How the Creatine Price Index Works
Cost per gram
All products are standardised using a cost-per-gram and cost-per-serving (5g) approach. This removes the impact of tub size, packaging, or marketing claims and allows like-for-like comparison.
What’s included
The index focuses on unflavoured creatine monohydrate products from major brands. Prices are based on the listed product cost at the time of checking and exclude personalised discount codes or short-term flash sales where possible.
Update frequency
Prices are checked and updated weekly on a consistent schedule. This allows meaningful tracking of price movements over time rather than reacting to daily fluctuations.
Price alone shouldn’t drive the decision. Understanding cost per gram is useful, but it’s only one factor when deciding whether to take creatine, alongside safety, dosage, and whether it actually fits your needs.
Frequently asked questions
Why do creatine prices vary so much?
Creatine prices vary due to branding, marketing spend, flavouring, packaging size, and distribution costs.

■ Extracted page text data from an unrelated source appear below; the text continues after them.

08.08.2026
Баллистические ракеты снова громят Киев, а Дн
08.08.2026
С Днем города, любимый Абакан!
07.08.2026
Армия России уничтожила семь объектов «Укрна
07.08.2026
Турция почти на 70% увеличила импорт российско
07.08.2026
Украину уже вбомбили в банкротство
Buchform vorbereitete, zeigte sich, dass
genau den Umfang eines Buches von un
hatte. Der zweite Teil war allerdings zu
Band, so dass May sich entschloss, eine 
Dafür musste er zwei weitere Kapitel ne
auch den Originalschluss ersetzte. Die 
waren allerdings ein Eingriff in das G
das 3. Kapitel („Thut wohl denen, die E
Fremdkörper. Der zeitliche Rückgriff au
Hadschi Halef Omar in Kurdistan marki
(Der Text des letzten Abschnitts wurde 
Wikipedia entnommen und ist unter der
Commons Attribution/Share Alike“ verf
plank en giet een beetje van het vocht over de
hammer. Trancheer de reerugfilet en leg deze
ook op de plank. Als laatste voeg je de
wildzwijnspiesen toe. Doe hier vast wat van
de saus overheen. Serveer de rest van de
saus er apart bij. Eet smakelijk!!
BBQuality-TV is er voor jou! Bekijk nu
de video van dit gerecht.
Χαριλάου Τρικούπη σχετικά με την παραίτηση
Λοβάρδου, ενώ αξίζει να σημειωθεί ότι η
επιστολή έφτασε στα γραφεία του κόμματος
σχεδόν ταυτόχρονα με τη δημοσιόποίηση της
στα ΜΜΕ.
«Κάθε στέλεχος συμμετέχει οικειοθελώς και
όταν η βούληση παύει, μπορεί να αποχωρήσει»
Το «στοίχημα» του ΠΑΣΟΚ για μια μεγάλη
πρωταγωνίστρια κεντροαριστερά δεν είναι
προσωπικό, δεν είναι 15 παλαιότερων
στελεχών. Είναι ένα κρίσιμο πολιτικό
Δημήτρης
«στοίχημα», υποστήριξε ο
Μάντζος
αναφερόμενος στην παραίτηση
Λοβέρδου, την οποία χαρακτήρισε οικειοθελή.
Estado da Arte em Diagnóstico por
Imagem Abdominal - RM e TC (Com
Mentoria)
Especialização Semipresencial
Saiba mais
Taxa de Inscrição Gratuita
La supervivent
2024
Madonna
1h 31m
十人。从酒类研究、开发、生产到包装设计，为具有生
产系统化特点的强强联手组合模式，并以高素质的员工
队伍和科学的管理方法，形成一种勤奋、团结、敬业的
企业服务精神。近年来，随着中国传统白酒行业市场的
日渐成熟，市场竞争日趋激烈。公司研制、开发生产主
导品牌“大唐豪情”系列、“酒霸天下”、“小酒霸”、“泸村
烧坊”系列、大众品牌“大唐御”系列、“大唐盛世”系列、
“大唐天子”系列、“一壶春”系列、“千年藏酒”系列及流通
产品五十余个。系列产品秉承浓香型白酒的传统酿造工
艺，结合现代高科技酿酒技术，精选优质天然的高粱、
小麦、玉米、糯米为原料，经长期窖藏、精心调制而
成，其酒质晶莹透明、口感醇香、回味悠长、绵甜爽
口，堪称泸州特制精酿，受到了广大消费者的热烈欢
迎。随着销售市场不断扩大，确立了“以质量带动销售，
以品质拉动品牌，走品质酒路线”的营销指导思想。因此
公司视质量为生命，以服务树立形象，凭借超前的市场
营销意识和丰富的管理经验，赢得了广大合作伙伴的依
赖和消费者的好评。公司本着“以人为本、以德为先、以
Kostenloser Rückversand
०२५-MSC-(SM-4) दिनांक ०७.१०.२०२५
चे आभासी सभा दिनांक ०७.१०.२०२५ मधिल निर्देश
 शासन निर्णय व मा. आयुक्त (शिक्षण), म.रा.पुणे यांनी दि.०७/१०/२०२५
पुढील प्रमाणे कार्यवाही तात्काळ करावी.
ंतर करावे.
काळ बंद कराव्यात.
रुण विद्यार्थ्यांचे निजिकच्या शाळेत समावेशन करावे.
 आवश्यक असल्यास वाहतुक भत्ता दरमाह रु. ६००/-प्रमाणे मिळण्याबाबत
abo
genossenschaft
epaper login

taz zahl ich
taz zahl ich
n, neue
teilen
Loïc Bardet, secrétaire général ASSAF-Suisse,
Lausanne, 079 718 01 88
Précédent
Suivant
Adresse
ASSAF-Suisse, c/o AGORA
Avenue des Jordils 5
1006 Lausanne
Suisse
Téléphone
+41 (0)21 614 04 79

When products use creatine monohydrate, the active ingredient is chemically identical, so higher prices do not necessarily reflect higher effectiveness.
Are Amazon prices used for the Creatine Price Index?
No. Prices are tracked independently. Retailer links, including Amazon, are provided only as a convenience for readers who wish to view or purchase a product.
Is cheaper creatine lower quality?
Not necessarily. For creatine monohydrate, lower prices usually reflect reduced branding or marketing costs rather than differences in purity or performance.
How often will price changes appear?
Price movement indicators appear once at least two weekly data points are available. Early weeks focus on establishing a reliable baseline.
Why doesn’t the price always match retailer checkout prices?
Retailer prices can change due to promotions, stock levels, or dynamic pricing. The index reflects the price at the time of checking and is intended to show relative value, not real-time checkout pricing.
Is this purchasing or medical advice?
No. The Creatine Price Index is informational only and does not replace professional dietary or medical advice.